MANGUPURA– Terlalu bergantung pada sektor pariwisata membuat keuangan Pemkab Badung terseok-seok saat wabah Covid-19 melanda. Jika 2021 Pendapatan Asli Daerah (PAD) dirancang Rp2,8 triliun, maka 2022 ini PAD hanya Rp1,9 triliun.
Jumlah tersebut anjlok drastis jika dibandingkan sebelum Covid-19. Pada 2019 lalu, PAD Badung sempat dirancang Rp6,7 triliun dan terkoreksi menjadi Rp5 triliun.
Yang menarik, dari PAD Rp1,9 triliun yang diproyeksikan pada 2022 ini, sektor pariwisata tidak lagi menjadi nomor satu. Pajak Hotel dan Restoran (PHR) yang biasanya menjadi andalan tergeser oleh sektor pendapatan dari Bea Perolehan Hak atas Tanah dan Bangunan (BPHTB).
“Pertama adalah BPHTB, kedua baru dari PHR, dan ketiga dari pendapatan lain-lain yang sah. Ini urutannya sekarang, mengalami pergeseran,” ujar Ketua DPRD Badung, I Putu Parwata, kemarin (7/1).
Politikus asal Dalung, Kuta Utara, itu menjelaskan, APBD yang sudah dirancang pada 2022 adalah Rp3,2 triliun dengan pendapatan asli daerah (PAD) Rp 1,9 triliun.
Pemkab Badung menjadikan BPHTB sebagai tulang punggung pada 2022 ini bukan tanpa alasan. Pasalnya, hingga Desember 2021, pendapatan BPHTB mencapai Rp75 miliar per bulan.

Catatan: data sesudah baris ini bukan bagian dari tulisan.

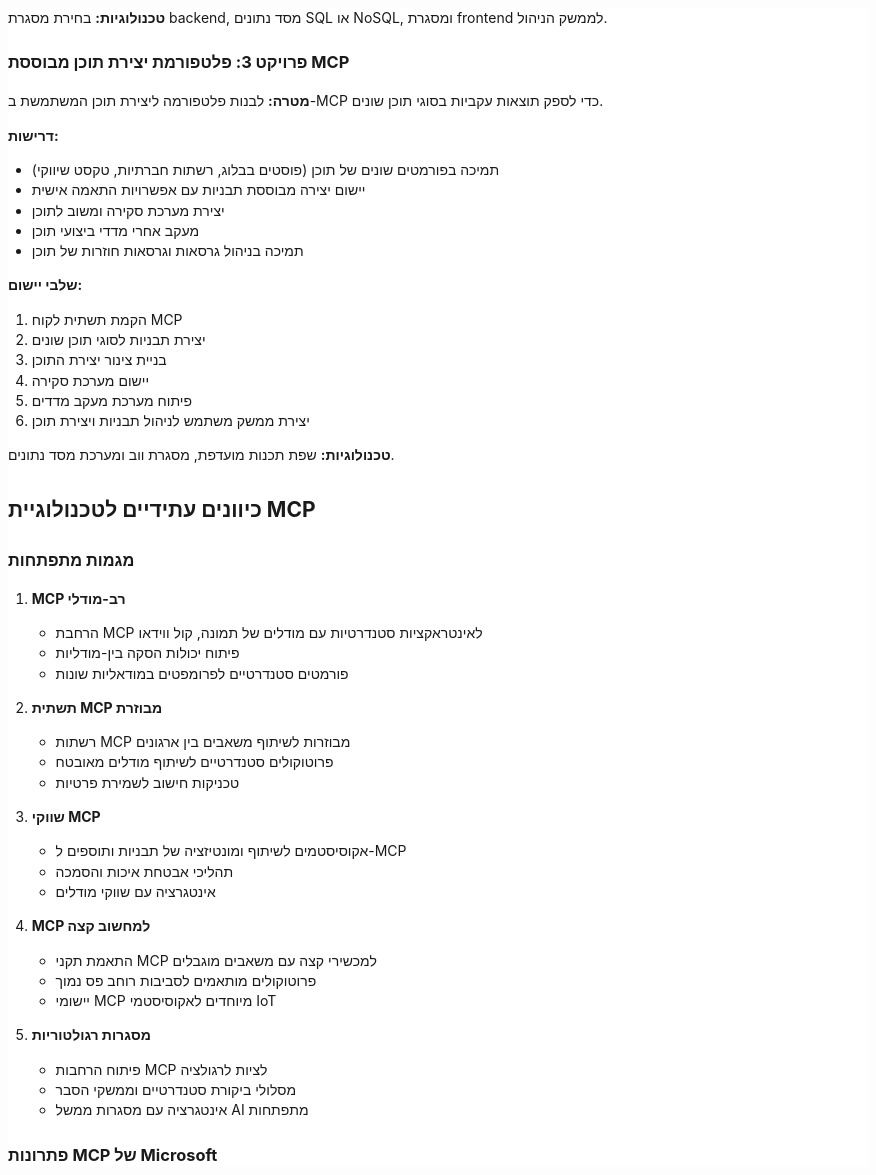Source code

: **טכנולוגיות:** בחירת מסגרת backend, מסד נתונים SQL או NoSQL, ומסגרת frontend לממשק הניהול.  

### פרויקט 3: פלטפורמת יצירת תוכן מבוססת MCP

**מטרה:** לבנות פלטפורמה ליצירת תוכן המשתמשת ב-MCP כדי לספק תוצאות עקביות בסוגי תוכן שונים.  

**דרישות:**
- תמיכה בפורמטים שונים של תוכן (פוסטים בבלוג, רשתות חברתיות, טקסט שיווקי)  
- יישום יצירה מבוססת תבניות עם אפשרויות התאמה אישית  
- יצירת מערכת סקירה ומשוב לתוכן  
- מעקב אחרי מדדי ביצועי תוכן  
- תמיכה בניהול גרסאות וגרסאות חוזרות של תוכן  

**שלבי יישום:**
1. הקמת תשתית לקוח MCP  
2. יצירת תבניות לסוגי תוכן שונים  
3. בניית צינור יצירת התוכן  
4. יישום מערכת סקירה  
5. פיתוח מערכת מעקב מדדים  
6. יצירת ממשק משתמש לניהול תבניות ויצירת תוכן  

**טכנולוגיות:** שפת תכנות מועדפת, מסגרת ווב ומערכת מסד נתונים.  

## כיוונים עתידיים לטכנולוגיית MCP

### מגמות מתפתחות

1. **MCP רב-מודלי**  
   - הרחבת MCP לאינטראקציות סטנדרטיות עם מודלים של תמונה, קול ווידאו  
   - פיתוח יכולות הסקה בין-מודליות  
   - פורמטים סטנדרטיים לפרומפטים במודאליות שונות  

2. **תשתית MCP מבוזרת**  
   - רשתות MCP מבוזרות לשיתוף משאבים בין ארגונים  
   - פרוטוקולים סטנדרטיים לשיתוף מודלים מאובטח  
   - טכניקות חישוב לשמירת פרטיות  

3. **שווקי MCP**  
   - אקוסיסטמים לשיתוף ומונטיזציה של תבניות ותוספים ל-MCP  
   - תהליכי אבטחת איכות והסמכה  
   - אינטגרציה עם שווקי מודלים  

4. **MCP למחשוב קצה**  
   - התאמת תקני MCP למכשירי קצה עם משאבים מוגבלים  
   - פרוטוקולים מותאמים לסביבות רוחב פס נמוך  
   - יישומי MCP מיוחדים לאקוסיסטמי IoT  

5. **מסגרות רגולטוריות**  
   - פיתוח הרחבות MCP לציות לרגולציה  
   - מסלולי ביקורת סטנדרטיים וממשקי הסבר  
   - אינטגרציה עם מסגרות ממשל AI מתפתחות  

### פתרונות MCP של Microsoft
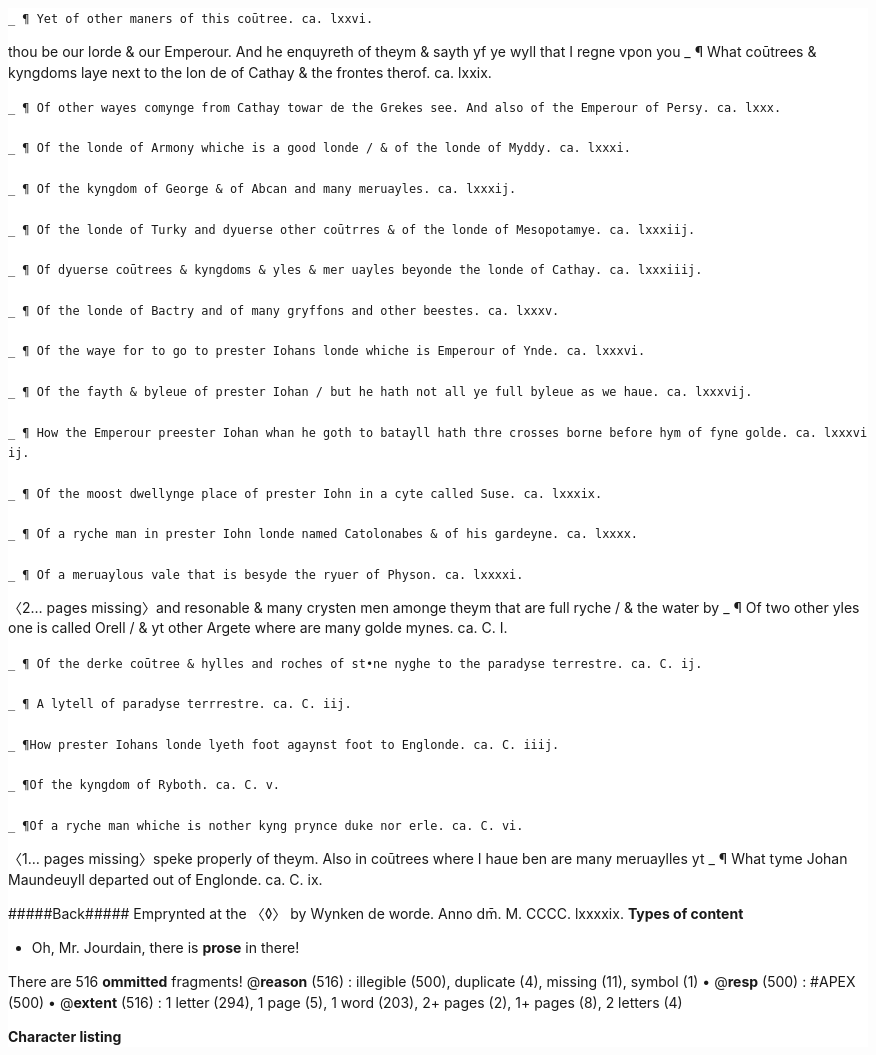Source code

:     _ ¶ Yet of other maners of this coūtree. ca. lxxvi.
thou be our lorde & our Emperour. And he enquyreth of theym & sayth yf ye wyll that I regne vpon you
    _ ¶ What coūtrees & kyngdoms laye next to the lon de of Cathay & the frontes therof. ca. lxxix.

    _ ¶ Of other wayes comynge from Cathay towar de the Grekes see. And also of the Emperour of Persy. ca. lxxx.

    _ ¶ Of the londe of Armony whiche is a good londe / & of the londe of Myddy. ca. lxxxi.

    _ ¶ Of the kyngdom of George & of Abcan and many meruayles. ca. lxxxij.

    _ ¶ Of the londe of Turky and dyuerse other coūtrres & of the londe of Mesopotamye. ca. lxxxiij.

    _ ¶ Of dyuerse coūtrees & kyngdoms & yles & mer uayles beyonde the londe of Cathay. ca. lxxxiiij.

    _ ¶ Of the londe of Bactry and of many gryffons and other beestes. ca. lxxxv.

    _ ¶ Of the waye for to go to prester Iohans londe whiche is Emperour of Ynde. ca. lxxxvi.

    _ ¶ Of the fayth & byleue of prester Iohan / but he hath not all ye full byleue as we haue. ca. lxxxvij.

    _ ¶ How the Emperour preester Iohan whan he goth to batayll hath thre crosses borne before hym of fyne golde. ca. lxxxviij.

    _ ¶ Of the moost dwellynge place of prester Iohn in a cyte called Suse. ca. lxxxix.

    _ ¶ Of a ryche man in prester Iohn londe named Catolonabes & of his gardeyne. ca. lxxxx.

    _ ¶ Of a meruaylous vale that is besyde the ryuer of Physon. ca. lxxxxi.
〈2… pages missing〉and resonable & many crysten men amonge theym that are full ryche / & the water by
    _ ¶ Of two other yles one is called Orell / & yt other Argete where are many golde mynes. ca. C. I.

    _ ¶ Of the derke coūtree & hylles and roches of st•ne nyghe to the paradyse terrestre. ca. C. ij.

    _ ¶ A lytell of paradyse terrrestre. ca. C. iij.

    _ ¶How prester Iohans londe lyeth foot agaynst foot to Englonde. ca. C. iiij.

    _ ¶Of the kyngdom of Ryboth. ca. C. v.

    _ ¶Of a ryche man whiche is nother kyng prynce duke nor erle. ca. C. vi.
〈1… pages missing〉speke properly of theym. Also in coūtrees where I haue ben are many meruaylles yt
    _ ¶ What tyme Johan Maundeuyll departed out of Englonde. ca. C. ix.

#####Back#####
Emprynted at the 〈◊〉  by Wynken de worde. Anno dm̄. M. CCCC. lxxxxix.
**Types of content**

  * Oh, Mr. Jourdain, there is **prose** in there!

There are 516 **ommitted** fragments! 
 @__reason__ (516) : illegible (500), duplicate (4), missing (11), symbol (1)  •  @__resp__ (500) : #APEX (500)  •  @__extent__ (516) : 1 letter (294), 1 page (5), 1 word (203), 2+ pages (2), 1+ pages (8), 2 letters (4)

**Character listing**
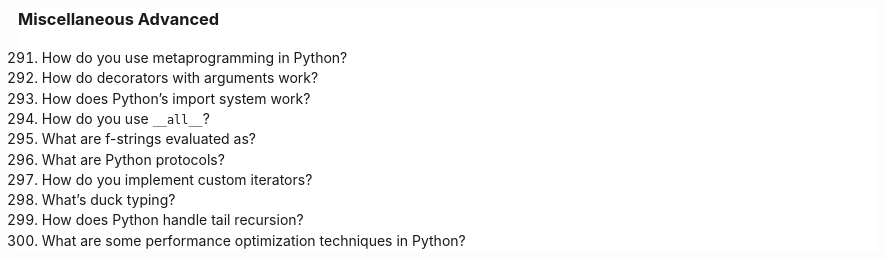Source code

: ### Miscellaneous Advanced
291. How do you use metaprogramming in Python?  
292. How do decorators with arguments work?  
293. How does Python’s import system work?  
294. How do you use `__all__`?  
295. What are f-strings evaluated as?  
296. What are Python protocols?  
297. How do you implement custom iterators?  
298. What’s duck typing?  
299. How does Python handle tail recursion?  
300. What are some performance optimization techniques in Python?
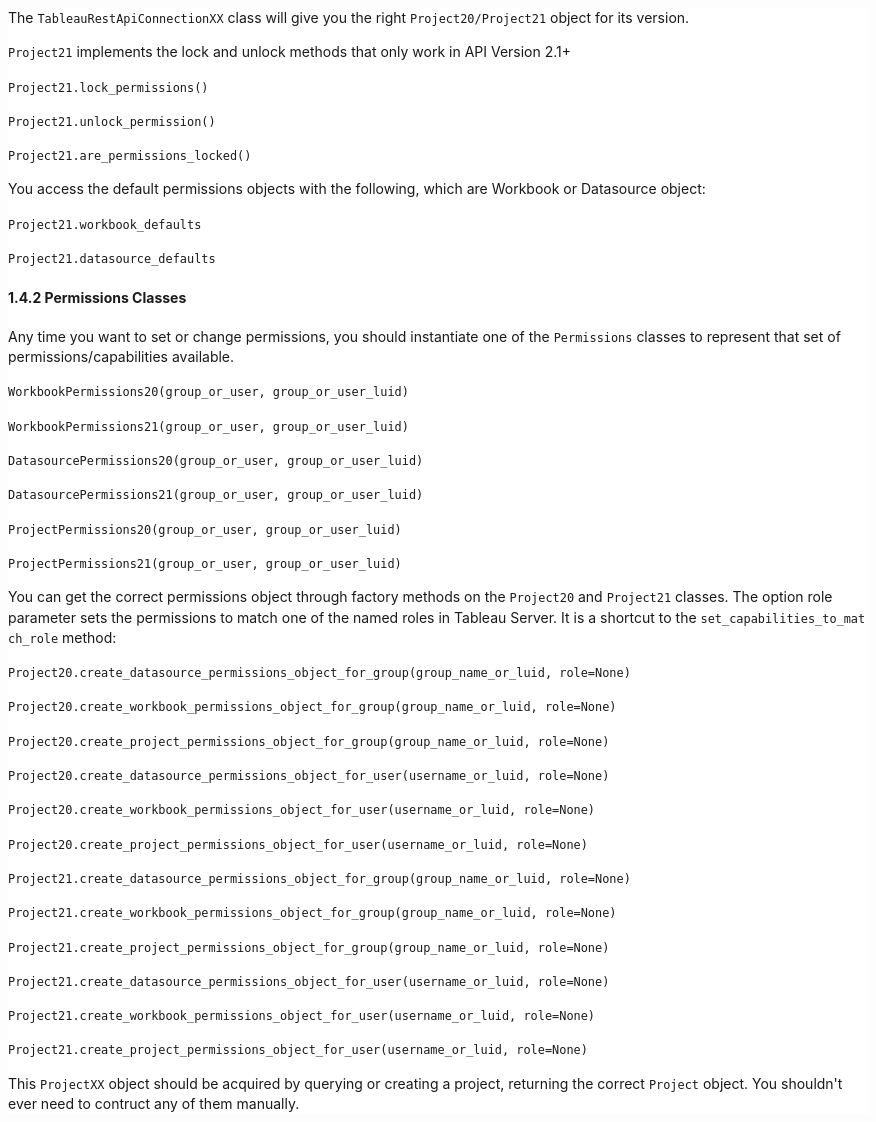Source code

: The `TableauRestApiConnectionXX` class will give you the right `Project20/Project21` object for its version.


`Project21` implements the lock and unlock methods that only work in API Version 2.1+

`Project21.lock_permissions()`

`Project21.unlock_permission()`

`Project21.are_permissions_locked()`

You access the default permissions objects with the following, which are Workbook or Datasource object:

`Project21.workbook_defaults`

`Project21.datasource_defaults`

#### 1.4.2 Permissions Classes
Any time you want to set or change permissions, you should instantiate one of the `Permissions` classes to represent that set of permissions/capabilities available.

`WorkbookPermissions20(group_or_user, group_or_user_luid)`

`WorkbookPermissions21(group_or_user, group_or_user_luid)`

`DatasourcePermissions20(group_or_user, group_or_user_luid)`

`DatasourcePermissions21(group_or_user, group_or_user_luid)`

`ProjectPermissions20(group_or_user, group_or_user_luid)`

`ProjectPermissions21(group_or_user, group_or_user_luid)`

You can get the correct permissions object through factory methods on the `Project20` and `Project21` classes. The option role parameter sets the permissions to match one of the named roles in Tableau Server. It is a shortcut to the `set_capabilities_to_match_role` method:

`Project20.create_datasource_permissions_object_for_group(group_name_or_luid, role=None)`

`Project20.create_workbook_permissions_object_for_group(group_name_or_luid, role=None)`

`Project20.create_project_permissions_object_for_group(group_name_or_luid, role=None)`

`Project20.create_datasource_permissions_object_for_user(username_or_luid, role=None)`

`Project20.create_workbook_permissions_object_for_user(username_or_luid, role=None)`

`Project20.create_project_permissions_object_for_user(username_or_luid, role=None)`
    
`Project21.create_datasource_permissions_object_for_group(group_name_or_luid, role=None)`    

`Project21.create_workbook_permissions_object_for_group(group_name_or_luid, role=None)`

`Project21.create_project_permissions_object_for_group(group_name_or_luid, role=None)`

`Project21.create_datasource_permissions_object_for_user(username_or_luid, role=None)`

`Project21.create_workbook_permissions_object_for_user(username_or_luid, role=None)`

`Project21.create_project_permissions_object_for_user(username_or_luid, role=None)`

This `ProjectXX` object should be acquired by querying or creating a project, returning the correct `Project` object. You shouldn't ever need to contruct any of them manually.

Untuk meningkatkan PAD, dewan meminta nilai jual objek pajak (NJOP) agar segera diturunkan. Dari teori ekonomi yang ada, saat pertumbuhan ekonomi tidak ada atau mengalami kontraksi, pasti daya beli turun.
Ketika daya beli turun, NJOP harus diturunkan untuk meningkatkan kontribusi pajak BPHTB. “Ini harus ada good will dari pemerintah, khususnya Bupati, Sekda, dan Bapenda,” sarannya.
Menurunkan NJOP sendiri sudah diatur dalam UU Nomor 28, di mana diberikan mandat kepada pemerintah daerah untuk mengatur pajak daerah. NJOP adalah bagian dari pajak daerah. Penurunan NJOP mesti berdasarkan kajian-kajian. Setelah itu tinggal membuatkan payung hukum berupa Perbup.
Parwata meyakini jika sudah ada Perbup dan NJOP diturunkan, maka transaksi sesuai dengan realita di lapangan. Parwata memprediksi pendapatan per bulan dari BPHTB minimal Rp 100 miliar.
“Berarti setahun bisa Rp1,2 triliun. Asumsi PHR Rp700 miliar bisa tercapai, belum lagi dana transfer dan pendapatan lain-lain. Jadi Rp 1,9 triliun PAD-nya akan lebih dan bisa menjadi Rp 2,3 triliun,” beber Parwata.
Politisi PDIP itu menambahkan, soal penurunan NJOP tergantung zona. Ada yang zona Rp 500 juta, ada Rp700 juta, dan ada yang Rp1 miliar per are.
Tetapi karena kondisi Covid-19, rata-rata Rp 200 juta saja sudah cukup. Namun, transaksi akan melonjak dan tuntas. Kalau skenario ini bisa terjadi, pendapatan Rp1,9 triliun bisa terlampaui. Jika ini bisa dilampaui, apa yang menjadi program pemda akan bisa tercapai.
Ia menilai angka-angka yang disebutkan sangat rasional. Telebih dengan mulai melandainya angka positif Covid-19. Dia berharap pariwisata masih mampu mendongkrak PAD walaupun basisnya wisatawan domestik.
Yang tak kalah penting sekarang adalah sektor pertanian. Pertanian tak bisa diremehkan karena 60 persen masyarakat Badung adalah petani.